GridPP: A UK Computing Grid for Particle Physics

by Sarah Pearce

UK particle physicists have built a functioning prototype Grid, to analyse the data deluge from CERN’s next particle accelerator. Over the next three years, this will be scaled up and integrated further with other Grids worldwide, to produce the world’s first persistent, international, production Grid.
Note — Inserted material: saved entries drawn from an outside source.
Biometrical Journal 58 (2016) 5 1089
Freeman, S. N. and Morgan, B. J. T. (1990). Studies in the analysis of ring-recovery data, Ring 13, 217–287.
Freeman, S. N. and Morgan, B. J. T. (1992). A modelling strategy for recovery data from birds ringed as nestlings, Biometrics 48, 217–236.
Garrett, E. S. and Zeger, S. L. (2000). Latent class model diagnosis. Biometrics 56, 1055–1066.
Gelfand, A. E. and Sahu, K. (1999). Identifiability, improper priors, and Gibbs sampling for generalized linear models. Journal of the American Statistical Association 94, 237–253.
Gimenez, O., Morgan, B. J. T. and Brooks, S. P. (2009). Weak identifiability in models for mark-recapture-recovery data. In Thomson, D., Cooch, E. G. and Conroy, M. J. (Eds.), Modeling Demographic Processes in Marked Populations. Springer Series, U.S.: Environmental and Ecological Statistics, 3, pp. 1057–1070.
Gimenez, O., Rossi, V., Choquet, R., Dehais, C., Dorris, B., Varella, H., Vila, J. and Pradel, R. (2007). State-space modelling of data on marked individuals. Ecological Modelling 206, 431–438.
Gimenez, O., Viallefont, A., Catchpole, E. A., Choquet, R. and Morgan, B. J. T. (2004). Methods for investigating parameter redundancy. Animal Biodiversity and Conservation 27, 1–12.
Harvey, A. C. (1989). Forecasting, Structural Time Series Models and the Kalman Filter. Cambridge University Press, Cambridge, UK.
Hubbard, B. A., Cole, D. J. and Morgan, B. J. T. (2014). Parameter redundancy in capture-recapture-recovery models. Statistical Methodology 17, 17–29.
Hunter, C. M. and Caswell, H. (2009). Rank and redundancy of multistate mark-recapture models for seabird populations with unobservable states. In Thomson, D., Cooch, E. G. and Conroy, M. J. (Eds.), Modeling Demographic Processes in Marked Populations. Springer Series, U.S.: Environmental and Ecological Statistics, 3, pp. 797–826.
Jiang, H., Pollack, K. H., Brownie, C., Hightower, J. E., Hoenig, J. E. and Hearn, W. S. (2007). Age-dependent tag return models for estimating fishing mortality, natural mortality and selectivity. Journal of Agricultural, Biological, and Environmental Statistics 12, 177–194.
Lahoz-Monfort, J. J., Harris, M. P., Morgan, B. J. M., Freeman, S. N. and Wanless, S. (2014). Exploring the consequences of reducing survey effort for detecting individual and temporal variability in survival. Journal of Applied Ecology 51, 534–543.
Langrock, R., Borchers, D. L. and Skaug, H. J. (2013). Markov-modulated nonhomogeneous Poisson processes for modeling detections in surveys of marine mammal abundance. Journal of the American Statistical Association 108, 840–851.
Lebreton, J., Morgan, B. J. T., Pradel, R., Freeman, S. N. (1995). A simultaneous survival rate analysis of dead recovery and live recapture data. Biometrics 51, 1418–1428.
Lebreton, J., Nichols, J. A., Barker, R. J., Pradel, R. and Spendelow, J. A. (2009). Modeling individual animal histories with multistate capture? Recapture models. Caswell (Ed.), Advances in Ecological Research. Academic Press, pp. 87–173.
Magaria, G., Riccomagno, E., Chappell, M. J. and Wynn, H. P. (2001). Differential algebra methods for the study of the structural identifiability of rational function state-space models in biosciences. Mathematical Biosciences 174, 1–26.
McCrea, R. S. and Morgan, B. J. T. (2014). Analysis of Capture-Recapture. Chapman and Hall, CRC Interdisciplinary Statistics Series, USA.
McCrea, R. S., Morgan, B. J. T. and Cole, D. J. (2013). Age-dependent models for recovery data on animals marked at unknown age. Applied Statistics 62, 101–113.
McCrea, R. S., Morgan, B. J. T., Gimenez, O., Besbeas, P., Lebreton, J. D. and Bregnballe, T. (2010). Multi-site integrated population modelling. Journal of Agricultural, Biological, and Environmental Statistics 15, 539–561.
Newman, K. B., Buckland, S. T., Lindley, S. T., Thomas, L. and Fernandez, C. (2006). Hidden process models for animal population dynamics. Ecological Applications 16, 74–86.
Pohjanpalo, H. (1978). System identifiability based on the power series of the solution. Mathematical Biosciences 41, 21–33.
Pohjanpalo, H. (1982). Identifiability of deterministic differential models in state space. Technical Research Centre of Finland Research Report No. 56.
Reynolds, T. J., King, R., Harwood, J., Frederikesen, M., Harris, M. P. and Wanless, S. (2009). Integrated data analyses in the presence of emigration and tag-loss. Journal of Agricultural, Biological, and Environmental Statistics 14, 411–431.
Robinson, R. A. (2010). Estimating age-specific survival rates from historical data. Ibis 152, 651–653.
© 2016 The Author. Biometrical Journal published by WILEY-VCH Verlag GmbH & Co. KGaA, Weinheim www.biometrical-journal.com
In 2007, CERN will introduce its Large Hadron Collider (LHC) — the world’s largest particle accelerator. LHC will allow scientists to penetrate further into the structure of matter and recreate the conditions prevailing in the early universe, just after the Big Bang. But the four experiments at the LHC will produce more data than any previous coordinated human endeavour — 10 Petabytes each year, equivalent to a stack of CDs twice the height of Mount Everest. Careful analysis of all of this complex data will be required to look for some of the most elusive constituents of current physics, such as the Higgs particle and supersymmetry.

In the 1000 million short lived particles of matter and antimatter are studied each year in the LHCb particle physics experiment. In order to design the detector and to understand the physics, many millions of simulated events also have to be produced.

To deal with this data, LHC will use distributed computing. More than 100,000 PCs, spread at one hundred institutions across the world, will allow scientists from different countries to access the data, analyse it and work together in international collaborations. Even today, the LHC Computing Grid is the largest functioning Grid in the world, with over 5,000 CPUs and almost 4,000 TB of storage at more than 70 sites around the world. With up to 5,000 jobs being run on the LHC Computing Grid (LCG) simultaneously, it is becoming a true production Grid.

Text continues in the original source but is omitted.